WRITTEN TASK 1:
In the forum thread about backyard wildlife, which part of the truck's gas line draws the squirrels?

I have thought about a good pellet gun also. Mine are gray squirrels. Damn tree rats. They sharpen
their teeth on my chain link fence. They have chewed up the gas line on my truck again. Last time was 500.00.


----------



## Andy57 (Feb 7, 2020)

$500. Ouch. I think that would bring me to a war with them. Best of luck.


----------



## mopac (Feb 24, 2011)

Insurance took care of it. They will not be happy with another one. Part of the gas line is rubber, part is
metal, part is like a nylon material. The nylon stuff is made out of corn syrup. That draws the squirrels.
I was going to try and patch the line but its in the nylon part. Its insane.


----------



## AFGP9 (Apr 8, 2015)

Mopac your place gives new meaning to the word "wildlife". Can't believe all the trouble you got there in Missery, I mean Missouri. An armadillo??? I haven't been around one of those since Arizona.


----------



## mopac (Feb 24, 2011)

Kenny I grew up in Texas and they were everywhere. I have seen them in southern Missouri. But like I said they are heading north. I have heard those big pythons in Florida will head north. That's all I need, a 17 foot snake. Maybe they will eat the squirrels.


----------



## mopac (Feb 24, 2011)

The babies are growing. Mamma must be weaning them. They are eating grass now. Won't be long and they will leave here and join the heard. 2 years ago the babies came back maybe twice a week for a visit for a few months. I think the heard is in the park up the road. Maybe a mile north of me. Its not that big of a park but they say deer do not need much area. There are woods there. They are fine around here if they stay out of the road.


----------



## mopac (Feb 24, 2011)

A mamma and 2 babies were right by my picture wall. They really do not mind me being on the patio. Anybody else they will run. I was going somewhere the other day and I had a ball cap on when I came out the door. Mamma got all upset till I took the cap off and then she was fine. Sometimes I can not believe I have animals this big in my yard. Last couple days I have had 2 big hawks hanging around. Hope they get a couple of chipmunks
and maybe a squirrel or two.

WRITTEN TASK 2:
Output the stretch of the stored data listing from its start through the line containing "THE TRAGEDY OF" as a JSON list of strings, one string per line, leaving out blank lines.

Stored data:
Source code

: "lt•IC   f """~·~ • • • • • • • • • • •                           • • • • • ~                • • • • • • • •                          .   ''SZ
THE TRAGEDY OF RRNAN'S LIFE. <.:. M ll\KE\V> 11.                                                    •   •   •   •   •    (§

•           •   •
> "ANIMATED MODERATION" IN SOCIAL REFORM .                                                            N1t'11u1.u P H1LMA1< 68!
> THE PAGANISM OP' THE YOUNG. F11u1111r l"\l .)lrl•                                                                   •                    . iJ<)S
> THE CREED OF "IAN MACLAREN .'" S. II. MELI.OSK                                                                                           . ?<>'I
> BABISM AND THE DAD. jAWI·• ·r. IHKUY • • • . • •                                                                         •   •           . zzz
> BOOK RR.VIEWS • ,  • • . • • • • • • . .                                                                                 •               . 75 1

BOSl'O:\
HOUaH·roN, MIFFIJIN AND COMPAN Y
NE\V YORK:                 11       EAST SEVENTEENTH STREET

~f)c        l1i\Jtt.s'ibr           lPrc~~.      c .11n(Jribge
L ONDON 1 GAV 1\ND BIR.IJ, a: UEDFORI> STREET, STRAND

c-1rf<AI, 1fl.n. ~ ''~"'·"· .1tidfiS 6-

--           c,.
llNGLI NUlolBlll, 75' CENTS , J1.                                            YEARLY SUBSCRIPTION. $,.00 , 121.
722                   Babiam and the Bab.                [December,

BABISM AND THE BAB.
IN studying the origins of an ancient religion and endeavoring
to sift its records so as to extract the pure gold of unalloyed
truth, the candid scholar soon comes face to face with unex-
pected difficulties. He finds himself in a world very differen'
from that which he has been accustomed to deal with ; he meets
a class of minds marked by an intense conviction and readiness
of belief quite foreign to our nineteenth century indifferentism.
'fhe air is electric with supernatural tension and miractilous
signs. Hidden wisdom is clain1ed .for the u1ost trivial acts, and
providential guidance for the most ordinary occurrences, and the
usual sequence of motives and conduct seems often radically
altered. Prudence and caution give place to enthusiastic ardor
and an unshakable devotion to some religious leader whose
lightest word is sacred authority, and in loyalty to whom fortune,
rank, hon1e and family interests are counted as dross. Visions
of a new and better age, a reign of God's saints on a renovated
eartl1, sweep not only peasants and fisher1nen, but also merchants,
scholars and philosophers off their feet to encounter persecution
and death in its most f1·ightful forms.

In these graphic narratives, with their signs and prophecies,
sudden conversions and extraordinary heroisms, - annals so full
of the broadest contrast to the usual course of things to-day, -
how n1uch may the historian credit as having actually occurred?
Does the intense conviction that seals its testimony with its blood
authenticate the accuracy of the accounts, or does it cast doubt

PROBLEM SOLUTION 1:
The nylon part, which is made out of corn syrup.

PROBLEM SOLUTION 2:
[
  "Source code",
  ": \"lt•IC   f \"\"\"~·~ • • • • • • • • • • •                           • • • • • ~                • • • • • • • •                          .   ''SZ",
  "THE TRAGEDY OF RRNAN'S LIFE. <.:. M ll\\KE\\V> 11.                                                    •   •   •   •   •    (§"
]